● Data to process:

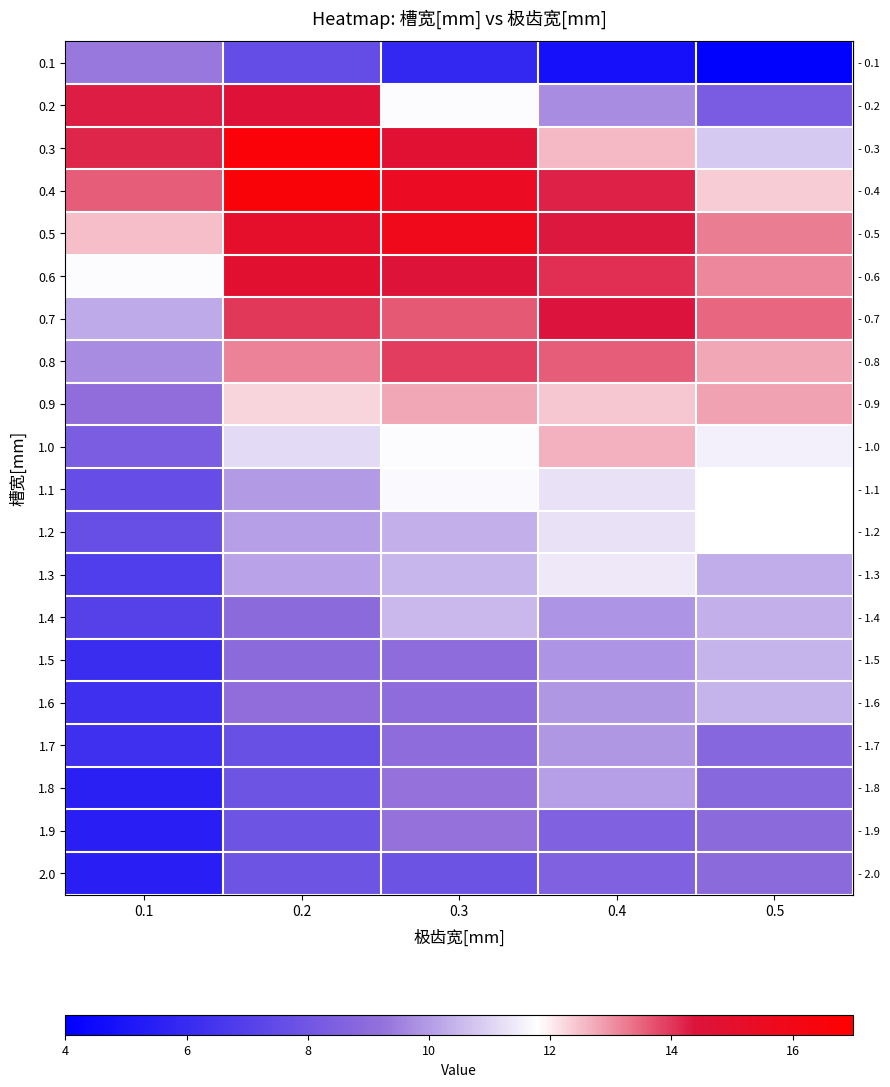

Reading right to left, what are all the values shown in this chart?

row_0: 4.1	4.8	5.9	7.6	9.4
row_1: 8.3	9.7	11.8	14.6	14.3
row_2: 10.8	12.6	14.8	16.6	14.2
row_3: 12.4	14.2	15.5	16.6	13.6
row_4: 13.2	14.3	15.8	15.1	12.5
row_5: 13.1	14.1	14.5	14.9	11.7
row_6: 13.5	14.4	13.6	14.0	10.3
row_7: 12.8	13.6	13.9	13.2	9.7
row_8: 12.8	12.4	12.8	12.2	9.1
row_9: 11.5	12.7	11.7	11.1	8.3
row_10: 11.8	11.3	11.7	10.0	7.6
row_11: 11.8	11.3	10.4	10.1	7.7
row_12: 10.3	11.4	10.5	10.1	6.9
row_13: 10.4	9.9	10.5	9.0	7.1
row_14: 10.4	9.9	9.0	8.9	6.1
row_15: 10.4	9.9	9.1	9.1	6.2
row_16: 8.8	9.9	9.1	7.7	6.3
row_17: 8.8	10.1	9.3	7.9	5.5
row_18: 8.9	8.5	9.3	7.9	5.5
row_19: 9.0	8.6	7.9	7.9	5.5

● Request: Rewrite the lines above as a Markdown table with the columns "Row" and "Line", numbering each line and skipping blank ones. Leave the picture out.

● Exercise output:
| Row | Line |
|---|---|
| 1 | Reading right to left, what are all the values shown in this chart? |
| 2 | row_0: 4.1	4.8	5.9	7.6	9.4 |
| 3 | row_1: 8.3	9.7	11.8	14.6	14.3 |
| 4 | row_2: 10.8	12.6	14.8	16.6	14.2 |
| 5 | row_3: 12.4	14.2	15.5	16.6	13.6 |
| 6 | row_4: 13.2	14.3	15.8	15.1	12.5 |
| 7 | row_5: 13.1	14.1	14.5	14.9	11.7 |
| 8 | row_6: 13.5	14.4	13.6	14.0	10.3 |
| 9 | row_7: 12.8	13.6	13.9	13.2	9.7 |
| 10 | row_8: 12.8	12.4	12.8	12.2	9.1 |
| 11 | row_9: 11.5	12.7	11.7	11.1	8.3 |
| 12 | row_10: 11.8	11.3	11.7	10.0	7.6 |
| 13 | row_11: 11.8	11.3	10.4	10.1	7.7 |
| 14 | row_12: 10.3	11.4	10.5	10.1	6.9 |
| 15 | row_13: 10.4	9.9	10.5	9.0	7.1 |
| 16 | row_14: 10.4	9.9	9.0	8.9	6.1 |
| 17 | row_15: 10.4	9.9	9.1	9.1	6.2 |
| 18 | row_16: 8.8	9.9	9.1	7.7	6.3 |
| 19 | row_17: 8.8	10.1	9.3	7.9	5.5 |
| 20 | row_18: 8.9	8.5	9.3	7.9	5.5 |
| 21 | row_19: 9.0	8.6	7.9	7.9	5.5 |